## YOUR TASK
Every picture is to be removed, and all the data is to be copied exactly.

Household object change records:
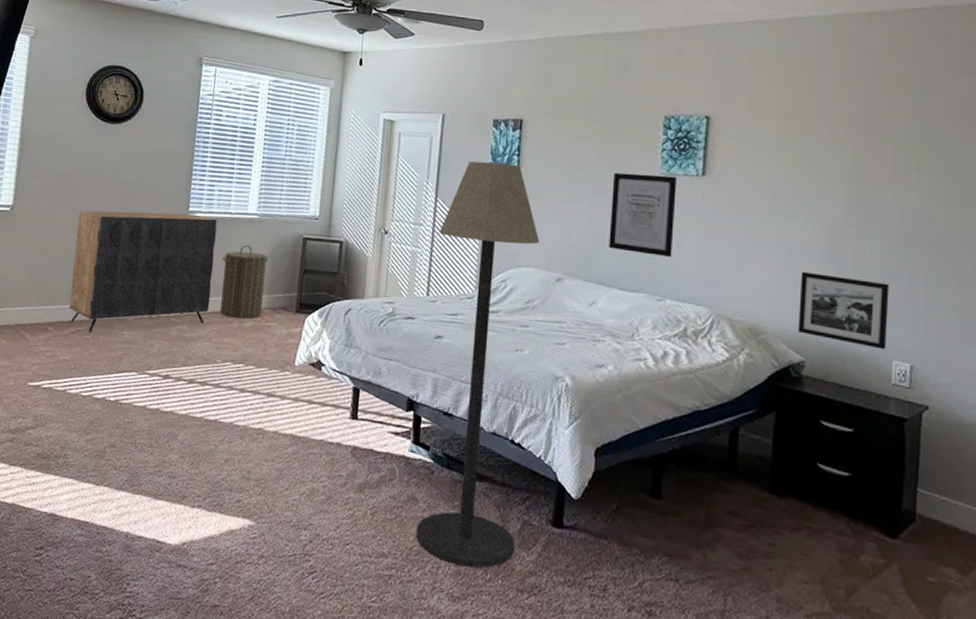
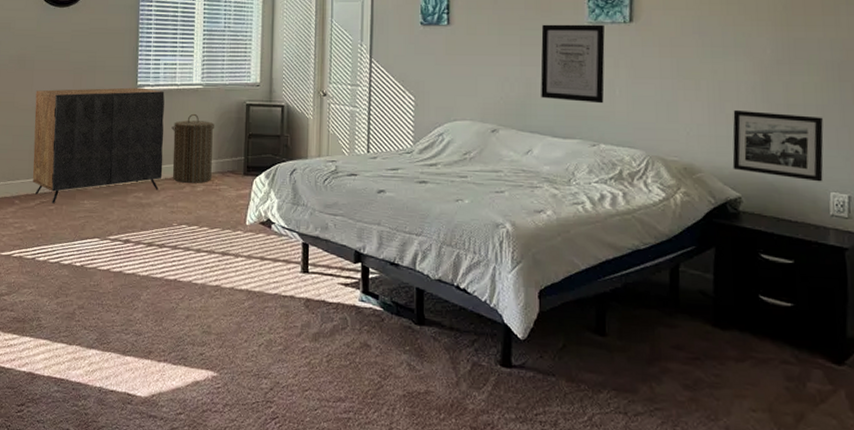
floor lamp: present [416,161,540,568] -> none [371,22,473,408]

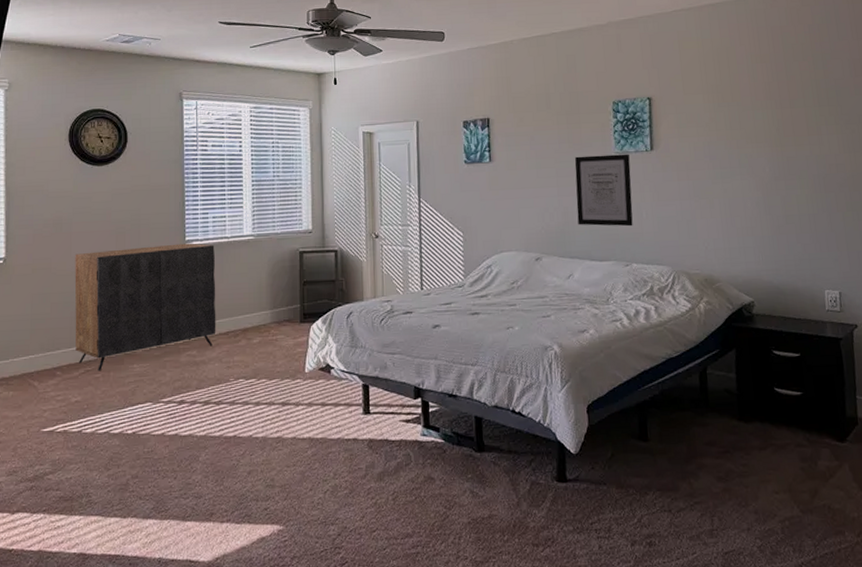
laundry hamper: present [171,113,215,183] -> none [223,265,269,336]
picture frame: present [732,109,824,182] -> none [742,223,819,282]

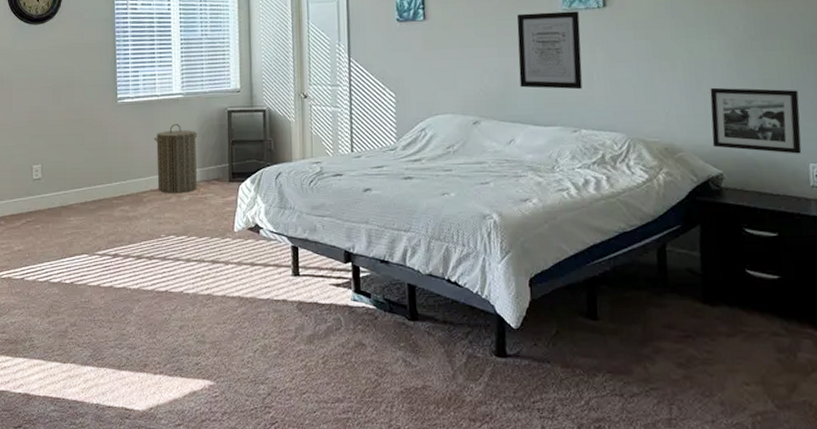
dresser: present [74,243,216,372] -> none [15,100,148,223]
laundry hamper: none [223,265,269,336] -> present [154,123,198,193]
picture frame: none [742,223,819,282] -> present [710,87,802,154]

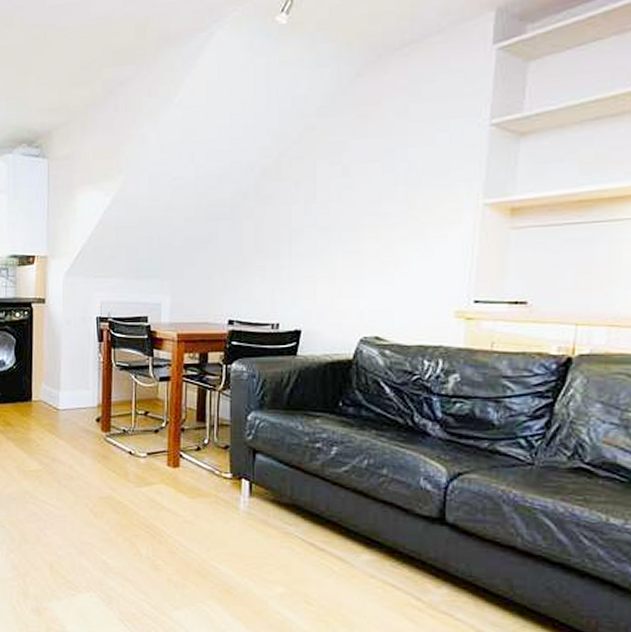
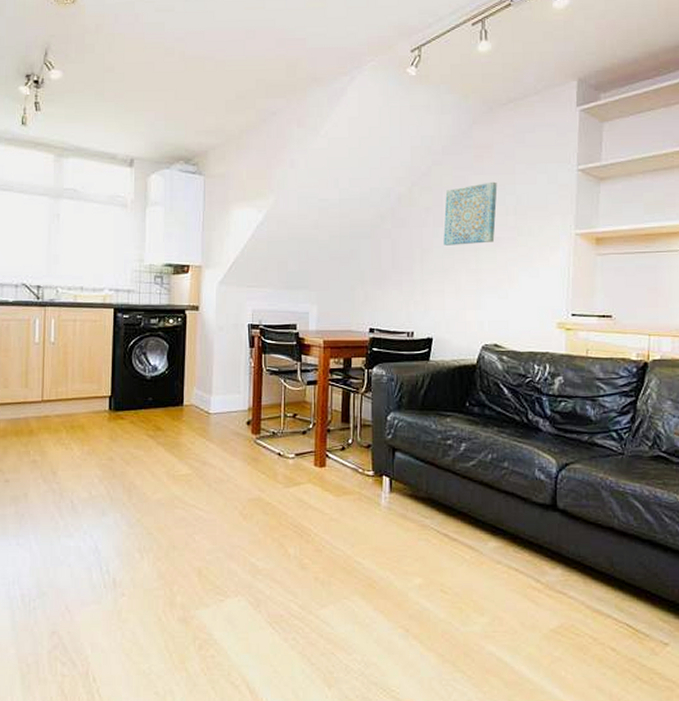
wall art: none [317,145,385,224] -> present [443,181,498,246]

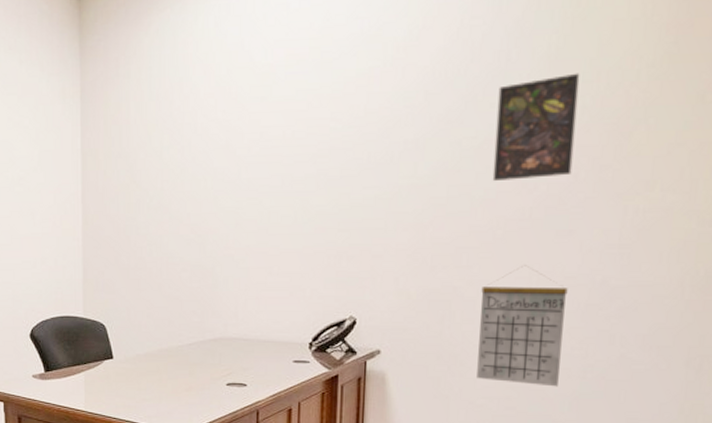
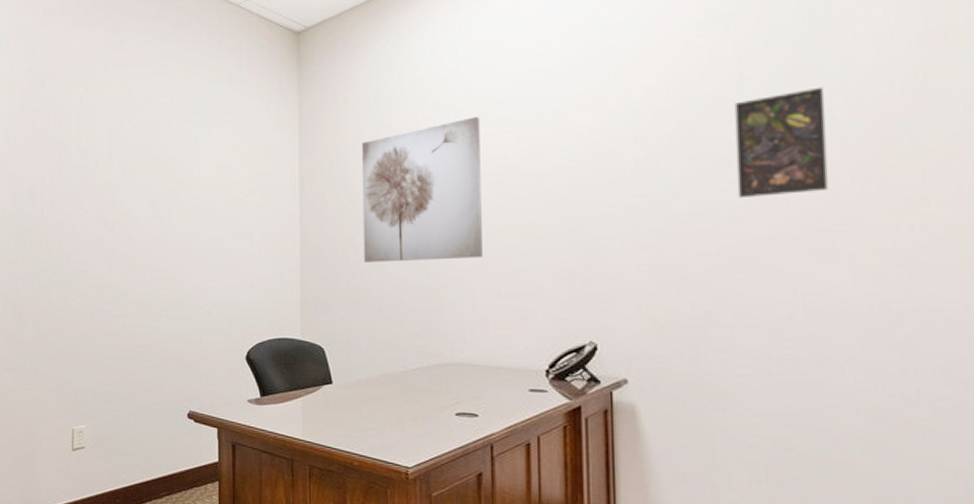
wall art: none [144,95,261,242] -> present [362,117,482,263]
calendar: present [477,265,568,387] -> none [738,287,845,426]

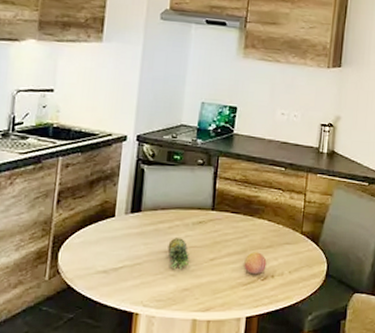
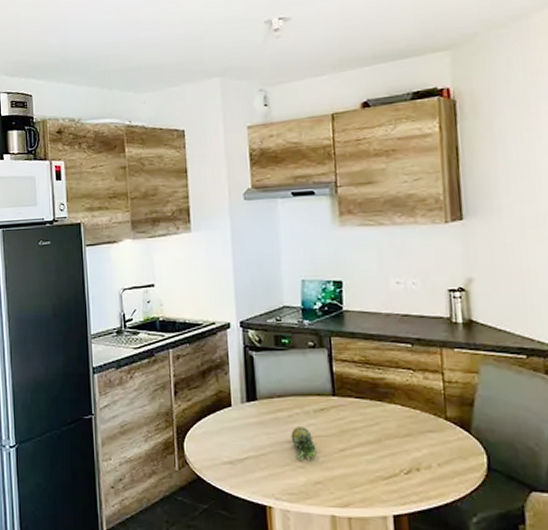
fruit: present [244,252,267,275] -> none [380,441,408,468]

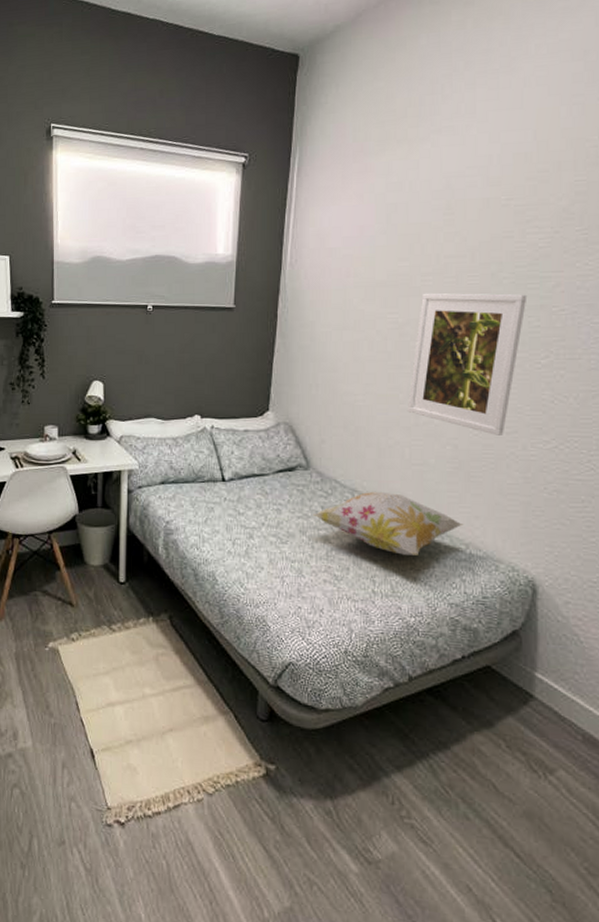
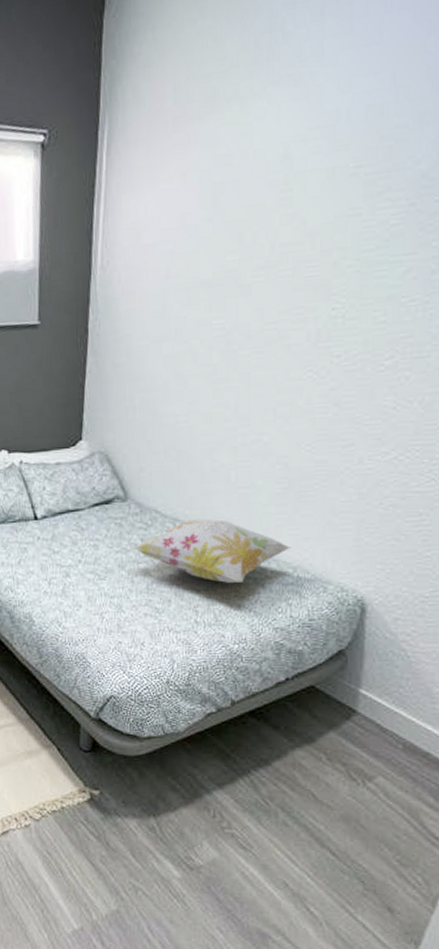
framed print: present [407,293,528,435] -> none [233,284,374,450]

## WRITTEN REPLY
floor lamp: present [416,161,540,568] -> none [371,22,473,408]

laundry hamper: present [171,113,215,183] -> none [223,265,269,336]
picture frame: present [732,109,824,182] -> none [742,223,819,282]

dresser: present [74,243,216,372] -> none [15,100,148,223]
laundry hamper: none [223,265,269,336] -> present [154,123,198,193]
picture frame: none [742,223,819,282] -> present [710,87,802,154]

wall art: none [317,145,385,224] -> present [443,181,498,246]

wall art: none [144,95,261,242] -> present [362,117,482,263]
calendar: present [477,265,568,387] -> none [738,287,845,426]

fruit: present [244,252,267,275] -> none [380,441,408,468]

framed print: present [407,293,528,435] -> none [233,284,374,450]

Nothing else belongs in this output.